ACPR/462/2025 du 19.06.2025 sur JTPM/324/2025 ( TPM ) , REJETE

Descripteurs : LIBÉRATION CONDITIONNELLE
Normes : CP.86

république et

canton de Genève

POUVOIR JUDICIAIRE

PM/459/2025 ACPR/462/2025

COUR DE JUSTICE

Chambre pénale de recours

Arrêt du jeudi 19 juin 2025

 

Entre

A______, actuellement détenu à la prison de Champ-Dollon, chemin de
Champ-Dollon 22, 1241 Puplinge, agissant en personne,

recourant,

contre l'ordonnance rendue le 2 juin 2025 par le Tribunal d'application des peines et des mesures,

et

LE TRIBUNAL D'APPLICATION DES PEINES ET DES MESURES, rue des Chaudronniers 9, 1204 Genève - case posale 3715, 1211 Genève 3,

LE MINISTÈRE PUBLIC de la République et canton de Genève, route de Chancy 6B, 1213 Petit-Lancy - case postale 3565, 1211 Genève 3,

intimés.

* * * * * * *

• **CONSIGNE A**: D'après l'extrait de l'arrêt, quelle juridiction a rendu l'ordonnance du 2 juin 2025 contre laquelle le recours est formé ?

• **MATÉRIEL DE TRAVAIL**:

* * * * * * *

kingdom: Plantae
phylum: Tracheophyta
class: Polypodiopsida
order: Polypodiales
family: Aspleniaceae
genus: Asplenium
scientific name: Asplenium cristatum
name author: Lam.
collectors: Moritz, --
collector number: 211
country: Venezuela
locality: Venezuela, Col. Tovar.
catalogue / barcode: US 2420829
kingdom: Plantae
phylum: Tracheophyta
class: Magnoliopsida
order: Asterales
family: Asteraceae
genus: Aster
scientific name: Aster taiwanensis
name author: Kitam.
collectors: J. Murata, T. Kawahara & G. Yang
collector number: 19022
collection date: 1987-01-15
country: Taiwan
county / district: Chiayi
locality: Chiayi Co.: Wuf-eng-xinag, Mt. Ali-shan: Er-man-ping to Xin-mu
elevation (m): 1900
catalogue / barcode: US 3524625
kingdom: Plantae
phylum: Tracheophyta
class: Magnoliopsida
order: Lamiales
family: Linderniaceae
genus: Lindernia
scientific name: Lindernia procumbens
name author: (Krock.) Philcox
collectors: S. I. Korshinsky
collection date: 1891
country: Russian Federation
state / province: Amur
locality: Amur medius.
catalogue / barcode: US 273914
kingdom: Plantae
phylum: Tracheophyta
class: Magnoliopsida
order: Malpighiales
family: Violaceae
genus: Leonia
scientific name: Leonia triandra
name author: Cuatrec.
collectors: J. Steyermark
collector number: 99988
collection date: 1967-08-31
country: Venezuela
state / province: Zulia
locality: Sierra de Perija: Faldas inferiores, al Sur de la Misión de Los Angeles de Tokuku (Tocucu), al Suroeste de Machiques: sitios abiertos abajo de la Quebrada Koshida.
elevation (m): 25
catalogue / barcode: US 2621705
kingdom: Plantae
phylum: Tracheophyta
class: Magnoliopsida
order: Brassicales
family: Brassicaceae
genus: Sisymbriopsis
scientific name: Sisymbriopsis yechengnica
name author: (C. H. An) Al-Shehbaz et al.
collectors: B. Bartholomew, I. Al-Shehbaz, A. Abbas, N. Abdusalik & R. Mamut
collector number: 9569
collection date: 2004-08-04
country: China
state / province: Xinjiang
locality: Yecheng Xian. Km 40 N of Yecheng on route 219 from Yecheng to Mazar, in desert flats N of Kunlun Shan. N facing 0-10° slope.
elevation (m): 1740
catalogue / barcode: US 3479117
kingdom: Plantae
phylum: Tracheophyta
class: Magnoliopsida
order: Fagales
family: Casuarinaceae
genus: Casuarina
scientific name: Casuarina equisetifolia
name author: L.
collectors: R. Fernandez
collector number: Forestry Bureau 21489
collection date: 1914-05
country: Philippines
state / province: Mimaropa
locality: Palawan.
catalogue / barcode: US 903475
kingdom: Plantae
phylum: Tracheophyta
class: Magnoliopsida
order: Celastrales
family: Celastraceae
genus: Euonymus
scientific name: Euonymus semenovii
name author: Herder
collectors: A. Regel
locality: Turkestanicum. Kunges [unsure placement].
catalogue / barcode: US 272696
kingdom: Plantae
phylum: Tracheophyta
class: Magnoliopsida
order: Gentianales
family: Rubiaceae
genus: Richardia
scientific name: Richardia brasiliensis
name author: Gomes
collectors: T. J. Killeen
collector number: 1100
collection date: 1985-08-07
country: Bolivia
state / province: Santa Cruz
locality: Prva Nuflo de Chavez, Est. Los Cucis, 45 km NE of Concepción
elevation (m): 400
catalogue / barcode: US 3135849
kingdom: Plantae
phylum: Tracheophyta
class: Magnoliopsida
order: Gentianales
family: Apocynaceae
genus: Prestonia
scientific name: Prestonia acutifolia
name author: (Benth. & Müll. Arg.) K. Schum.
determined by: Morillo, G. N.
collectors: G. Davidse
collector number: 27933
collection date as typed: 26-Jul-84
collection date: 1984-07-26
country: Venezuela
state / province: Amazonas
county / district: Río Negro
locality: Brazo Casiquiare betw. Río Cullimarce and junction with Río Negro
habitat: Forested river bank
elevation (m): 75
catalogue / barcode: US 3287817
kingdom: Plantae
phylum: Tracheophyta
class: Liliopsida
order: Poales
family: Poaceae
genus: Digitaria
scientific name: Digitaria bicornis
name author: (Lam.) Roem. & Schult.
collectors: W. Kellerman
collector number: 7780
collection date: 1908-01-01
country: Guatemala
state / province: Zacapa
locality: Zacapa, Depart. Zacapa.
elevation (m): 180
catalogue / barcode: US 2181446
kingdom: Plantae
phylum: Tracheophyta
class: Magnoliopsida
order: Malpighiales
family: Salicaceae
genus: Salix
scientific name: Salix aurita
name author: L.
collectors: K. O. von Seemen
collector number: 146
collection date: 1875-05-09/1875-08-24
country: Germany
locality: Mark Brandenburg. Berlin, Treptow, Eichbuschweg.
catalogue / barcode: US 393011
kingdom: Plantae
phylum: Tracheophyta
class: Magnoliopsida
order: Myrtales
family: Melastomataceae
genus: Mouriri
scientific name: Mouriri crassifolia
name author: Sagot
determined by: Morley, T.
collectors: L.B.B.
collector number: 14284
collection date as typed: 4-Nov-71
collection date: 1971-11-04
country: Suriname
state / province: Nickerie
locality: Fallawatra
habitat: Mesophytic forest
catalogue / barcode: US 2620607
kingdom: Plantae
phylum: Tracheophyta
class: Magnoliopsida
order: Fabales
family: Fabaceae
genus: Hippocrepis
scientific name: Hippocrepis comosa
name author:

* * * * * * *

• **CONSIGNE B**: Transcrivez à l'identique, dans les fiches, le passage qui va du début des fiches jusqu'à la ligne contenant "name author: (C. H. An) Al-Shehbaz et al.", cette ligne comprise.

• **RÉSULTAT A**: Le Tribunal d'application des peines et des mesures.

• **RÉSULTAT B**:
kingdom: Plantae
phylum: Tracheophyta
class: Polypodiopsida
order: Polypodiales
family: Aspleniaceae
genus: Asplenium
scientific name: Asplenium cristatum
name author: Lam.
collectors: Moritz, --
collector number: 211
country: Venezuela
locality: Venezuela, Col. Tovar.
catalogue / barcode: US 2420829
kingdom: Plantae
phylum: Tracheophyta
class: Magnoliopsida
order: Asterales
family: Asteraceae
genus: Aster
scientific name: Aster taiwanensis
name author: Kitam.
collectors: J. Murata, T. Kawahara & G. Yang
collector number: 19022
collection date: 1987-01-15
country: Taiwan
county / district: Chiayi
locality: Chiayi Co.: Wuf-eng-xinag, Mt. Ali-shan: Er-man-ping to Xin-mu
elevation (m): 1900
catalogue / barcode: US 3524625
kingdom: Plantae
phylum: Tracheophyta
class: Magnoliopsida
order: Lamiales
family: Linderniaceae
genus: Lindernia
scientific name: Lindernia procumbens
name author: (Krock.) Philcox
collectors: S. I. Korshinsky
collection date: 1891
country: Russian Federation
state / province: Amur
locality: Amur medius.
catalogue / barcode: US 273914
kingdom: Plantae
phylum: Tracheophyta
class: Magnoliopsida
order: Malpighiales
family: Violaceae
genus: Leonia
scientific name: Leonia triandra
name author: Cuatrec.
collectors: J. Steyermark
collector number: 99988
collection date: 1967-08-31
country: Venezuela
state / province: Zulia
locality: Sierra de Perija: Faldas inferiores, al Sur de la Misión de Los Angeles de Tokuku (Tocucu), al Suroeste de Machiques: sitios abiertos abajo de la Quebrada Koshida.
elevation (m): 25
catalogue / barcode: US 2621705
kingdom: Plantae
phylum: Tracheophyta
class: Magnoliopsida
order: Brassicales
family: Brassicaceae
genus: Sisymbriopsis
scientific name: Sisymbriopsis yechengnica
name author: (C. H. An) Al-Shehbaz et al.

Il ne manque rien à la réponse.